# 2.2dCi Fuel Pump problems



## ryankeyworth (Jan 14, 2008)

Anyone had problems with the fuel pump?

My Xtrail (2004) is just out of warranty and I'm looking at a £2000 bill from a main dealer to get it fixed. Anyone got any tips on how to get Nissan to fix the problem or at least contribute to the cost?

Alternatively, does anyone know if this is something that can be fixed by an independent garage rather than a main dealer who charge a stupid hourly rate to do the work?

We got the Turbo replaced under warranty when the vehicle was a year old, so this is the second major engine component that's failed - can't see us buying another Nissan after this - makes Jaguars look reliable!!!!!!!!!!

Thanks for the help.....


----------



## Sulphur man (Sep 6, 2005)

Must be a job for a diesel specialist?

Have you written to Nissan UK? Choose your words carefully and you might get lucky...

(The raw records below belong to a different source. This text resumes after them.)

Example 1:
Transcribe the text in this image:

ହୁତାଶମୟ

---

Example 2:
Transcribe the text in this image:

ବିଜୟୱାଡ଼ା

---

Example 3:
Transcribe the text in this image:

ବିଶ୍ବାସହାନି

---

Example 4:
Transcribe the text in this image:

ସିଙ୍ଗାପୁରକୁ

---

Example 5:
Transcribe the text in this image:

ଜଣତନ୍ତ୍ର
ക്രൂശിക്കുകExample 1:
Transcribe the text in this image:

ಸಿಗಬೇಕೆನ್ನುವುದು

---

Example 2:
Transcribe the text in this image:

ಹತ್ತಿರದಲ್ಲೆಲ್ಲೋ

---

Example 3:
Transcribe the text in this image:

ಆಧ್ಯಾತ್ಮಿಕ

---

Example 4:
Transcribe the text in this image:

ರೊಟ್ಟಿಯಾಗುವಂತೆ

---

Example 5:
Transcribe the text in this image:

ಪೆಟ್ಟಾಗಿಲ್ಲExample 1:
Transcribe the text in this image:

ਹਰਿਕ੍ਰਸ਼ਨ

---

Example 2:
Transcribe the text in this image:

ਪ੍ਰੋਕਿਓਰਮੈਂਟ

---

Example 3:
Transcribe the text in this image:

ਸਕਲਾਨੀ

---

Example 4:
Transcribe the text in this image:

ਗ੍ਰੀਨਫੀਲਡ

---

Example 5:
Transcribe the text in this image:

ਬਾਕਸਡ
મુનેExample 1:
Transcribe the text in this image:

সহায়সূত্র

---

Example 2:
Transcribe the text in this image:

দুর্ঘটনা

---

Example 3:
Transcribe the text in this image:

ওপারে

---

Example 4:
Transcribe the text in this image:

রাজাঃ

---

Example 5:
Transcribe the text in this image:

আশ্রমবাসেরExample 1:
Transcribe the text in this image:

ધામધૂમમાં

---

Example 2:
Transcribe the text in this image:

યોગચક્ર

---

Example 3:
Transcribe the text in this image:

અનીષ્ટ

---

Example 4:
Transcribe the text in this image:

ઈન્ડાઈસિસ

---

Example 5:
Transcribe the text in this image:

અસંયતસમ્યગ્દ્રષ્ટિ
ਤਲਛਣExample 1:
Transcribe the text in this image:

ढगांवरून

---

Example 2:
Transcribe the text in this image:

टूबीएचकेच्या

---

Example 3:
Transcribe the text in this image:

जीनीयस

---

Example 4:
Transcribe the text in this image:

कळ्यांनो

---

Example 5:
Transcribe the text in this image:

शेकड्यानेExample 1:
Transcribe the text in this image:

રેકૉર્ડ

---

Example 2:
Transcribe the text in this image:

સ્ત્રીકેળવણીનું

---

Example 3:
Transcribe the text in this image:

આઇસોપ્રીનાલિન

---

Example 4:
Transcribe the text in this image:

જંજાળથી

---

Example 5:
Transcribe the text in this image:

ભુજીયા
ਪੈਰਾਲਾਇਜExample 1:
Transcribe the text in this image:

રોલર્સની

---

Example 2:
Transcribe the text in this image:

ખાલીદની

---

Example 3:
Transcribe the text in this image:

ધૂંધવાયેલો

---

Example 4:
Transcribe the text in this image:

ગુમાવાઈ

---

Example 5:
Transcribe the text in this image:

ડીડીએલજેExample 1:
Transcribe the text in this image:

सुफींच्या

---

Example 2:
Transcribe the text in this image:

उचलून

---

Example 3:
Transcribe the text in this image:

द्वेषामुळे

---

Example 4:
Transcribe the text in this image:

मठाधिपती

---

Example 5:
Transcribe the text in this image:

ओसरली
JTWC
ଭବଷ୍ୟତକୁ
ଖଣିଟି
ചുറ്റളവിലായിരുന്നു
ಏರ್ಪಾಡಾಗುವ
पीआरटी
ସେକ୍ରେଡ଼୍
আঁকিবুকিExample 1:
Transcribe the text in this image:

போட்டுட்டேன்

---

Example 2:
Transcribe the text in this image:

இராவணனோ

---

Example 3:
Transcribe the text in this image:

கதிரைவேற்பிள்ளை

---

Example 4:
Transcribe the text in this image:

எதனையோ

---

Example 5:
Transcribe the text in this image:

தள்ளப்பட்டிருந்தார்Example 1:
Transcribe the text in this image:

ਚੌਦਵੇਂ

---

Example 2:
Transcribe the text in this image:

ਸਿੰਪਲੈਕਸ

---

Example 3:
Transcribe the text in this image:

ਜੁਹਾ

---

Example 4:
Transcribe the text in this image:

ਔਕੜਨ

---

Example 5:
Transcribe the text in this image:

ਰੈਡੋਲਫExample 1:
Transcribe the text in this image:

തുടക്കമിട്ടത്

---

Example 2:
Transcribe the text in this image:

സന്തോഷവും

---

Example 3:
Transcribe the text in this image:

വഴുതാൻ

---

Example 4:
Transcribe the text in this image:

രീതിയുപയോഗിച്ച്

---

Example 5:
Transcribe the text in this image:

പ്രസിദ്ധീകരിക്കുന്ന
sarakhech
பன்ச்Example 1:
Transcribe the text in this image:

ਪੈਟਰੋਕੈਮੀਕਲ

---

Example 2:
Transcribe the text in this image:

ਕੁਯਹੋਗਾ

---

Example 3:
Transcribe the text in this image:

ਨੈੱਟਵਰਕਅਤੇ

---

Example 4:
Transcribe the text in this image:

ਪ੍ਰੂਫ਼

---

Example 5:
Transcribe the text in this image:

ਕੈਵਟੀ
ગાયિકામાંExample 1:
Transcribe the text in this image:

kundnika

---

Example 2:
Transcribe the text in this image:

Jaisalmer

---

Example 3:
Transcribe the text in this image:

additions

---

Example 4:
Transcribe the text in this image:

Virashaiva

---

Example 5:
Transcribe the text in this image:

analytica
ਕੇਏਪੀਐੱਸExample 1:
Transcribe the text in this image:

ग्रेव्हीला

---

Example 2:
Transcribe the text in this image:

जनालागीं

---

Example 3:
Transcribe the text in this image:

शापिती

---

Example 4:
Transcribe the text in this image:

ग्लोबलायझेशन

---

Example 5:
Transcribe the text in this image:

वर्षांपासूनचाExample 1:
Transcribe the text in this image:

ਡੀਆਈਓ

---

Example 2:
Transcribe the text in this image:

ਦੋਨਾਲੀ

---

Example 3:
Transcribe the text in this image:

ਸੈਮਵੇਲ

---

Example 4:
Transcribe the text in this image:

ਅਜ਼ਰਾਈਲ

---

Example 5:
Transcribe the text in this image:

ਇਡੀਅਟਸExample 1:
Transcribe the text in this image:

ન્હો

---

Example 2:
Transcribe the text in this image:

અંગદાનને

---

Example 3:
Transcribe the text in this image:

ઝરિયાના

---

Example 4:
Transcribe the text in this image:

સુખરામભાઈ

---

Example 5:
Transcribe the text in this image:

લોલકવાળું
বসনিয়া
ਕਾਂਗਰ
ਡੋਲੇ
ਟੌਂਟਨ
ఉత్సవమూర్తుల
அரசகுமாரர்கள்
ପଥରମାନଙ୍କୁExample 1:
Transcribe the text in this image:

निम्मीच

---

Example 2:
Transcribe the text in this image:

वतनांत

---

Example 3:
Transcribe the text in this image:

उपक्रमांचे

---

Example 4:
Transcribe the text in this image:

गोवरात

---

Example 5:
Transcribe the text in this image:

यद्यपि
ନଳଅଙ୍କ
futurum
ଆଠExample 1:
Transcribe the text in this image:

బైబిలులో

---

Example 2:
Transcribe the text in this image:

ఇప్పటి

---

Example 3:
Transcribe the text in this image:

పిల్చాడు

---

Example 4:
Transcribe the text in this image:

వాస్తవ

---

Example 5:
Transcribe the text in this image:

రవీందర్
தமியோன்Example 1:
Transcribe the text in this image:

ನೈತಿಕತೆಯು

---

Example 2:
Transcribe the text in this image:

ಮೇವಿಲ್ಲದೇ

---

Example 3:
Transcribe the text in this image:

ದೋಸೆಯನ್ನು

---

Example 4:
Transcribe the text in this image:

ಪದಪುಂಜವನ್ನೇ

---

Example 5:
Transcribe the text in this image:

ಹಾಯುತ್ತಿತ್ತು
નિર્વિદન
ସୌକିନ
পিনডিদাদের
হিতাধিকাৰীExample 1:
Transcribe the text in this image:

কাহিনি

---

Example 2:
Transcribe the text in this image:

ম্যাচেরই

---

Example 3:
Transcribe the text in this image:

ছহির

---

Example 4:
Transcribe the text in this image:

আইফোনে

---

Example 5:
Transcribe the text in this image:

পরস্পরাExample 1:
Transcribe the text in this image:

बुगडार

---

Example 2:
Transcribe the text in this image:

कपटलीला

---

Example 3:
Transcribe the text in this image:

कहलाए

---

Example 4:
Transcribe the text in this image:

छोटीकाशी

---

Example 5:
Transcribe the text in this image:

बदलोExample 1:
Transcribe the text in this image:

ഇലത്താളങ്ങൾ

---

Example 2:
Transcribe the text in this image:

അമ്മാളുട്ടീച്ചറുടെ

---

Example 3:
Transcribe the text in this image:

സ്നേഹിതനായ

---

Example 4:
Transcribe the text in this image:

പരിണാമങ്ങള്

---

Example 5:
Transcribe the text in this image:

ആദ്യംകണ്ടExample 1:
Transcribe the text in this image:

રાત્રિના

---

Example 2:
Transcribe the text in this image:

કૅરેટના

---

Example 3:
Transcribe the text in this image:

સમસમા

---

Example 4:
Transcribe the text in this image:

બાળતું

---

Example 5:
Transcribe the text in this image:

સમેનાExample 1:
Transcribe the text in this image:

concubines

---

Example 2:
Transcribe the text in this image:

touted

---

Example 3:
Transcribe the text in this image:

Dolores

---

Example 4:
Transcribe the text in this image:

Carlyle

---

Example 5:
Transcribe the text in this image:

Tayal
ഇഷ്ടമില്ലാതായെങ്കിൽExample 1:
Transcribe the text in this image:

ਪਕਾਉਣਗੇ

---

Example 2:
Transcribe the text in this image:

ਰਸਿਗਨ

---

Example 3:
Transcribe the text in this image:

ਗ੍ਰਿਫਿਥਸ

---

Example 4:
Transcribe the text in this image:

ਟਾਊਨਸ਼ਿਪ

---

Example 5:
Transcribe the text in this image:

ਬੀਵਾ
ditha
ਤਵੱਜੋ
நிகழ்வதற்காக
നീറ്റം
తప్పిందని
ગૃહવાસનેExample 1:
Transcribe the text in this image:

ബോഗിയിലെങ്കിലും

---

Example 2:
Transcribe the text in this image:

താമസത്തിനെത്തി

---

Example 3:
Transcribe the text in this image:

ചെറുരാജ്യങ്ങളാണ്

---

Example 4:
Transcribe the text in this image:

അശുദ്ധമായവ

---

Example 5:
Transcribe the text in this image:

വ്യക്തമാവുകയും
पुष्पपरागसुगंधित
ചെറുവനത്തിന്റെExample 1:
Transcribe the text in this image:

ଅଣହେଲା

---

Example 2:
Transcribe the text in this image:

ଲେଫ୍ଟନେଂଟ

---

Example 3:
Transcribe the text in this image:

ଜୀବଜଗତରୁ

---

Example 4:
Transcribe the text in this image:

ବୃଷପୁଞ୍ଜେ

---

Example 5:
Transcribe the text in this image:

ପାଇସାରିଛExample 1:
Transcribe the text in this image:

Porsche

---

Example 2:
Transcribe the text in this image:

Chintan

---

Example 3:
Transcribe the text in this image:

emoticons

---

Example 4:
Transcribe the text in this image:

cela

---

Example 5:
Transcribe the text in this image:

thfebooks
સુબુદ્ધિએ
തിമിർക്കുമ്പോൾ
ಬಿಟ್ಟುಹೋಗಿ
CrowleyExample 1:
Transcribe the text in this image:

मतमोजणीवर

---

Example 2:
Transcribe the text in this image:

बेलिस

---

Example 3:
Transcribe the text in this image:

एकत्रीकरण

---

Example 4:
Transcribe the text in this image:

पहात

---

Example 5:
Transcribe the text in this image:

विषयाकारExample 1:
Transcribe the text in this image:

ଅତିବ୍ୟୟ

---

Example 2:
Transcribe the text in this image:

Edit: By the way, what happened? Is it total failure?


----------



## uk_owner (Jul 3, 2006)

Hi ryankeyworth

I had a fuel pump fail on my 2004 dCi after 28,000 miles, it was still under warranty at the time and was replaced. It takes Nissan at least a week to do this job because they take the old one off, send it away for testing by a diesel specialist, then when it has failed the test they order a new one.

I have heard on the wind that the replacement pumps have been 're-worked' in some way but I don't know the details.


----------



## trifon (Jan 12, 2008)

Hello,

Ask Nissan for taking a part of the bill.

The general rule is the fuel pump(injection) should last 200000Km(figure to be checked with your own consumer associations).

The part of the bill should be prorata temporis the milage left to the expense of Nissan.

Good luck.

Cheers


----------



## trifon (Jan 12, 2008)

Of coarse "temporis" sould be understood as "mlilage"


----------